→ **YOUR ASSIGNMENT**: Please copy the text of every row below word for word, leaving the pictures out of your answer.

BEGIN PROVIDED MATERIAL

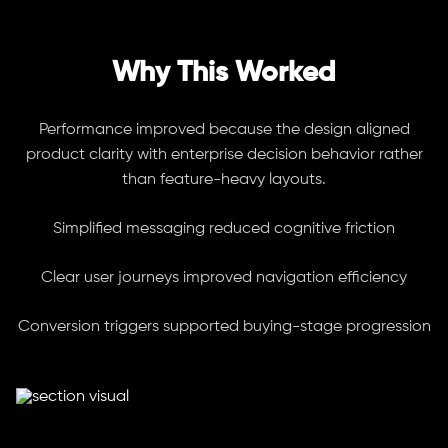
Why This Worked
Performance improved because the design aligned
product clarity with enterprise decision behavior rather
than feature-heavy layouts.
Simplified messaging reduced cognitive friction
Clear user journeys improved navigation efficiency
Conversion triggers supported buying-stage progression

END PROVIDED MATERIAL

→ **ANSWER BOX**:
Why This Worked
Performance improved because the design aligned
product clarity with enterprise decision behavior rather
than feature-heavy layouts.
Simplified messaging reduced cognitive friction
Clear user journeys improved navigation efficiency
Conversion triggers supported buying-stage progression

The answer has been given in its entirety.